Il y a dans nos vies des parfums qui restent prisonniers. Si on faisait sauter le bouchon, l’atmosphère deviendrait agréable à respirer. Quel parfum dans nos vies confinées ?
L’action du Christ Serviteur est subtile, pénétrante comme un parfum.
Jean 12 1-11
L’onction du Roi
« Six jours avant la Pâque, Jésus vint à Béthanie, où était Lazare qu’il avait ressuscité des morts. On lui offrit là un repas. Marthe servait. Lazare était l’un des convives… » (12, 1 2). C’est une petite fraternité réunie autour du Seigneur. « Alors, Marie, prenant une livre d’un parfum de nard pur, de grand prix, oignit les pieds de Jésus et les essuya avec ses cheveux ; la maison s’emplit de la senteur du parfum. » (12, 3). Ce geste gratuit, proche du gaspillage, est interprété par Judas en termes utilitaires (12, 5). Le parfum répandu sur le sol en pure perte désigne un mystère profond. L’homme a besoin de gratuité ; sans elle, la vie est impossible. Or, le Christ est une gratuité inutile : il aime sans raison et veut nous entraîner dans le même amour gratuit. Le geste de Marie fixe l’attention sur la valeur divine, disons universelle, de cette action, car elle s’est répandue dans le monde entier.

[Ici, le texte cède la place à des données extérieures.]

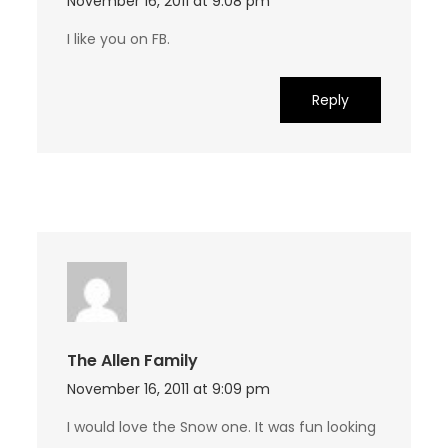
November 16, 2011 at 9:08 pm
I like you on FB.
Reply
The Allen Family
November 16, 2011 at 9:09 pm
I would love the Snow one. It was fun looking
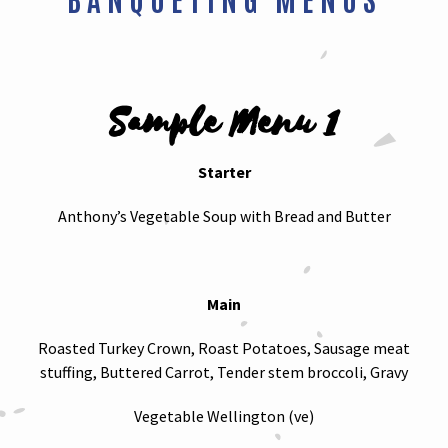
Sample Menu 1
Starter
Anthony’s Vegetable Soup with Bread and Butter
Main
Roasted Turkey Crown, Roast Potatoes, Sausage meat
stuffing, Buttered Carrot, Tender stem broccoli, Gravy
Vegetable Wellington (ve)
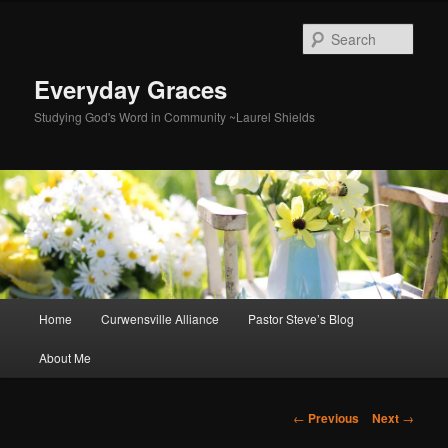
Skip
to
Sear
primary
content
Everyday Graces
Studying God's Word in Community ~Laurel Shields
Main
Home
Curwensville Alliance
Pastor Steve’s Blog
menu
About Me
Post
←
Previous
Next
→
navigation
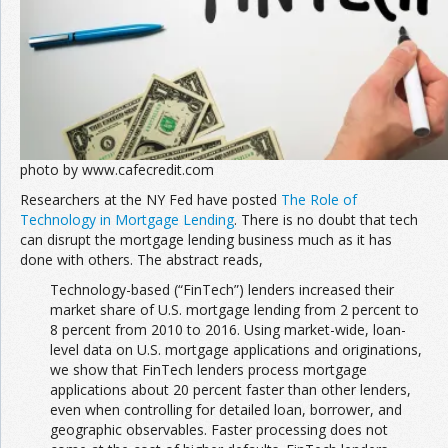
photo by www.cafecredit.com
Researchers at the NY Fed have posted
The Role of
Technology in Mortgage Lending
. There is no doubt that tech
can disrupt the mortgage lending business much as it has
done with others. The abstract reads,
Technology-based (“FinTech”) lenders increased their
market share of U.S. mortgage lending from 2 percent to
8 percent from 2010 to 2016. Using market-wide, loan-
level data on U.S. mortgage applications and originations,
we show that FinTech lenders process mortgage
applications about 20 percent faster than other lenders,
even when controlling for detailed loan, borrower, and
geographic observables. Faster processing does not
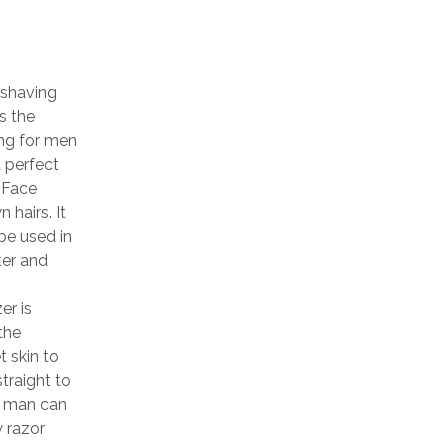
 shaving
s the
ng for men
a perfect
 Face
 hairs. It
be used in
ter and
er is
the
 skin to
straight to
a man can
w razor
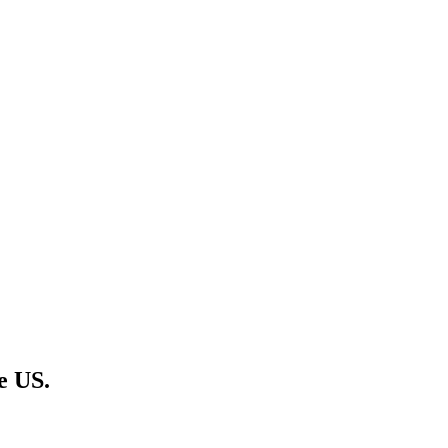
e US.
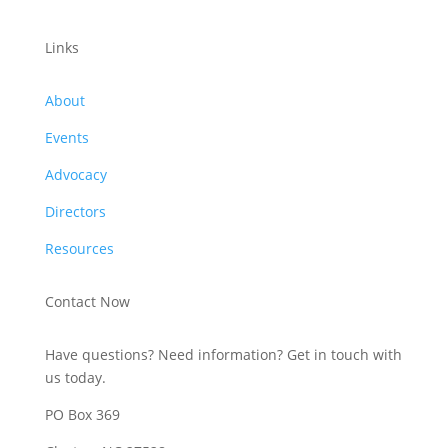
Links
About
Events
Advocacy
Directors
Resources
Contact Now
Have questions? Need information? Get in touch with
us today.
PO Box 369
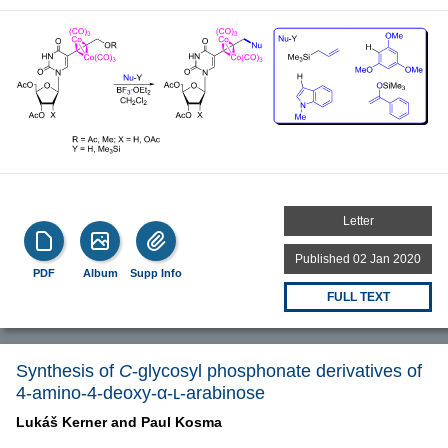
Letter
Published 02 Jan 2020
PDF
Album
Supp Info
FULL TEXT
Synthesis of
C
-glycosyl phosphonate derivatives of
4-amino-4-deoxy-α-ʟ-arabinose
Lukáš Kerner and
Paul Kosma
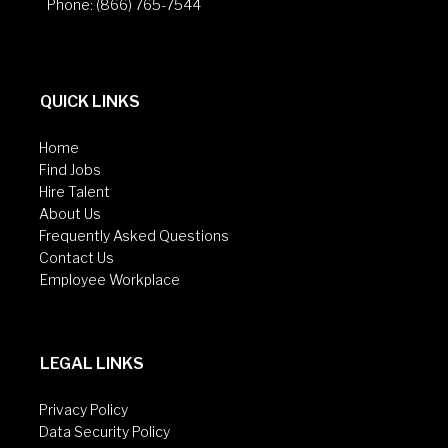
Phone: (866) 765-7544
QUICK LINKS
Home
Find Jobs
Hire Talent
About Us
Frequently Asked Questions
Contact Us
Employee Workplace
LEGAL LINKS
Privacy Policy
Data Security Policy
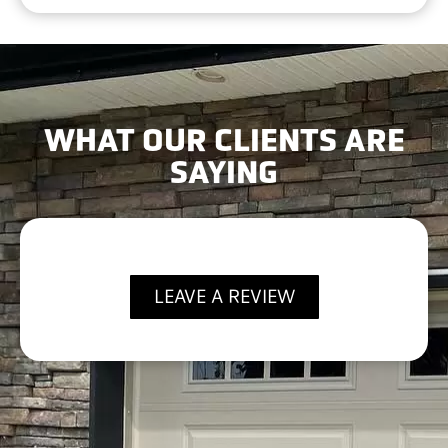
WHAT OUR CLIENTS ARE
SAYING
LEAVE A REVIEW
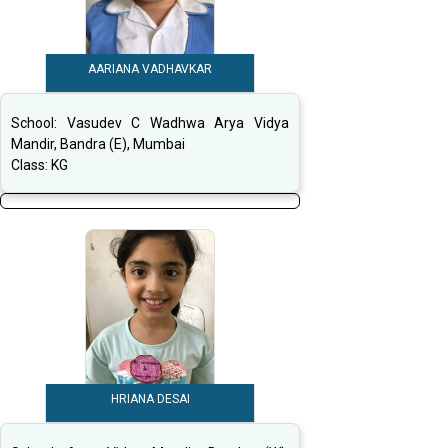
AARIANA VADHAVKAR
School:
Vasudev C Wadhwa Arya Vidya
Mandir, Bandra (E), Mumbai
Class:
KG
HRIANA DESAI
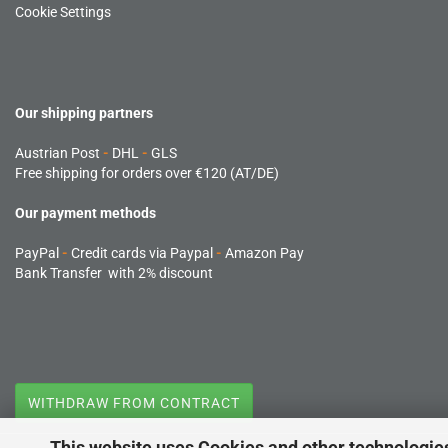
Cookie Settings
Our shipping partners
Austrian Post
-
DHL
-
GLS
Free shipping for orders over €120 (AT/DE)
Our payment methods
PayPal
-
Credit cards via Paypal
-
Amazon Pay
Bank Transfer with 2% discount
WITHDRAW FROM CONTRACT
This website uses Cookies and other technologie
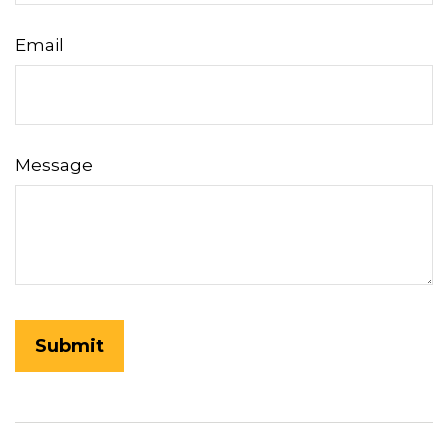
Email
Message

L’amour n’est pas utile. De ce fait, il devient indispensable. Seul comprend celui qui discerne dans l’amour désintéressé une béatitude. Se donner en ne donnant rien d’autre que sa pauvreté, dans la conviction qu’il n’y a rien de mieux à faire. Ce mystère dépasse la raison. Dieu seul peut le faire pressentir à qui se convertit. Fixer son existence dans cet amour rend le monde respirable.
Toutefois, par ce geste au seuil de la Passion, Marie se situe dans l’amour : celui ci commence là où elle a tout abandonné pour n’avoir plus rien d’autre à donner que sa propre personne. Tant qu’elle peut donner des choses, elle entretient l’illusion de l’amour, à moins que ce ne soit là une approche de la voie royale. Qui n’a plus rien que son propre coeur à partager est riche de la présence très humble qu’il apporte. Il entre dans la voie de l’amour. Il brise son coeur comme un vase de parfum aux pieds du Seigneur. Il n’a plus rien d’autre à mettre à sa disposition.

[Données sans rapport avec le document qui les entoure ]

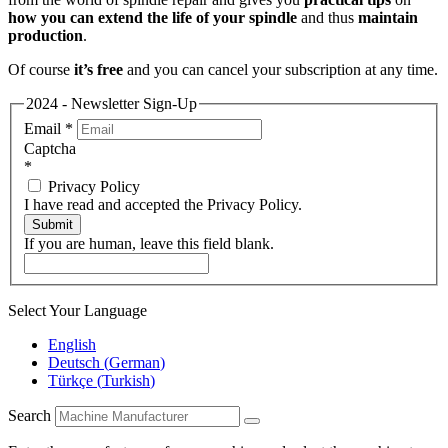
how you can extend the life of your spindle
and thus
maintain
production
.
Of course
it’s free
and you can cancel your subscription at any time.
2024 - Newsletter Sign-Up
Email
*
Captcha
*
Privacy Policy
I have read and accepted the Privacy Policy.
Submit
If you are human, leave this field blank.
Select Your Language
English
Deutsch
(
German
)
Türkçe
(
Turkish
)
Search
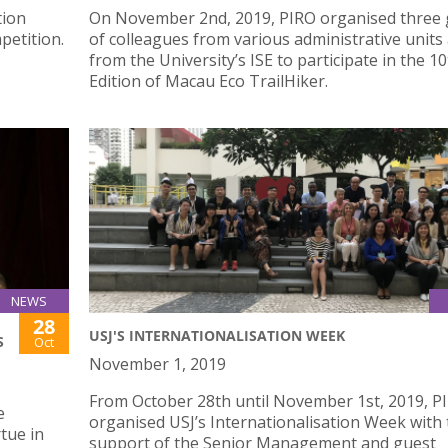
tion
On November 2nd, 2019, PIRO organised three
petition.
of colleagues from various administrative units
from the University’s ISE to participate in the 1
Edition of Macau Eco TrailHiker.
NEWS
28
USJ'S INTERNATIONALISATION WEEK
S
Oct
November 1, 2019
From October 28th until November 1st, 2019, P
e
organised USJ’s Internationalisation Week with
tue in
support of the Senior Management and guest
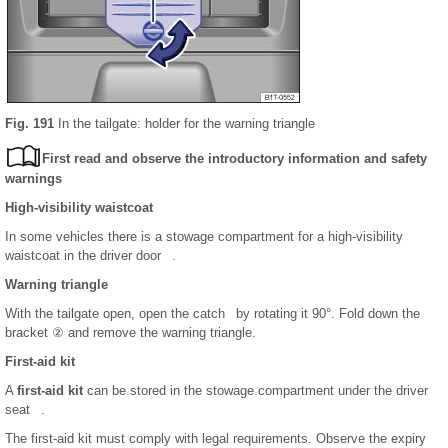
Fig. 191
In the tailgate: holder for the warning triangle
First read and observe the introductory information and safety
warnings
High-visibility waistcoat
In some vehicles there is a stowage compartment for a high-visibility
waistcoat in the driver door .
Warning triangle
With the tailgate open, open the catch by rotating it 90°. Fold down the
bracket ② and remove the warning triangle.
First-aid kit
A
first-aid kit
can be stored in the stowage compartment under the driver
seat .
The first-aid kit must comply with legal requirements. Observe the expiry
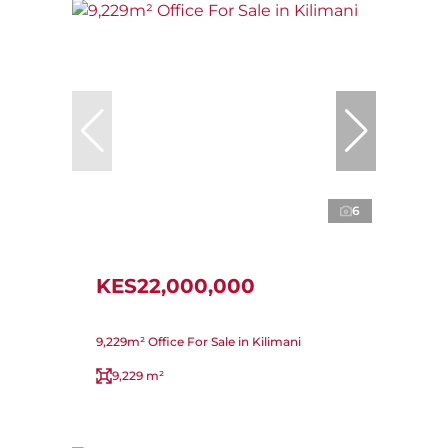
6
KES22,000,000
9,229m² Office For Sale in Kilimani
9,229 m²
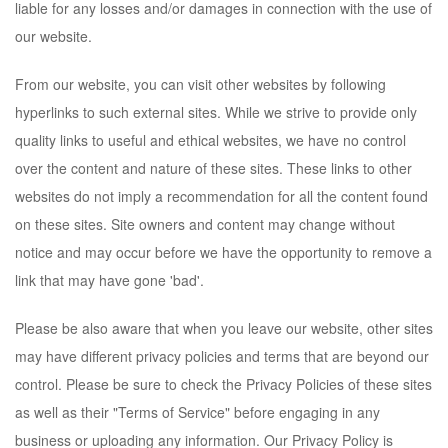
liable for any losses and/or damages in connection with the use of
our website.
From our website, you can visit other websites by following
hyperlinks to such external sites. While we strive to provide only
quality links to useful and ethical websites, we have no control
over the content and nature of these sites. These links to other
websites do not imply a recommendation for all the content found
on these sites. Site owners and content may change without
notice and may occur before we have the opportunity to remove a
link that may have gone 'bad'.
Please be also aware that when you leave our website, other sites
may have different privacy policies and terms that are beyond our
control. Please be sure to check the Privacy Policies of these sites
as well as their "Terms of Service" before engaging in any
business or uploading any information. Our Privacy Policy is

A Judas, tenté de distraire ce sens au profit d’autres besoins légitimes, à moins que son manque d’honnêteté n’en soit l’origine (12, 6) Jésus répond : « Laisse la : c’est pour le jour de ma sépulture qu’elle devait garder ce parfum. Les pauvres, en effet, vous les aurez toujours avec vous ; mais moi, vous ne m’aurez pas toujours » (12, 7 8). Le grand Pauvre est Jésus Christ. Le pauvre, c’est aussi le frère que je rencontre sur mon chemin. Il a moins besoin de choses que d’une présence. Et même, un pauvre qui se donne est plus utile qu’un riche qui donne. C’est pourquoi l’Évangile nous avertit : « Il est difficile à un riche d’entrer dans le Royaume de Dieu ». Bienheureux ceux qui sont pauvres, car ils rencontreront la joie suprême de partager ce que Dieu a déposé dans leur cœur.
Une ombre, autre que la présence de Judas « qui allait le livrer » (12, 4), plane sur le récit. C’est la mort, symbolisée par Lazare. Sa résurrection a mis le comble à la haine des Juifs, parce que beaucoup d’entre eux s’en allaient à cause de lui et croyaient en Jésus (12, 11). Signe du Christ, il entre dans un véritable chemin de Croix. Il porte, lui aussi, le fardeau de la haine. Le mystère de l’amour et de la mort sont ici intimement mêlés. Lazare est entraîné sur le chemin d’une mort dont l’issue sera bientôt l’accès au Père, et non le retour au shéol.
Par sa présence insistante, Lazare vient en quelque sorte au secours du Christ. Il fait apparaître que le récit de sa résurrection n’est pas une parabole mais un signe réel il s’est passé quelque chose. Jésus mourra, non pour s’être identifié à la « résurrection » (11, 25), mais pour l’avoir signifiée de façon indubitable à quelques personnes. Sa puissance sur la mort provoque de façon étrange sa propre mise à mort.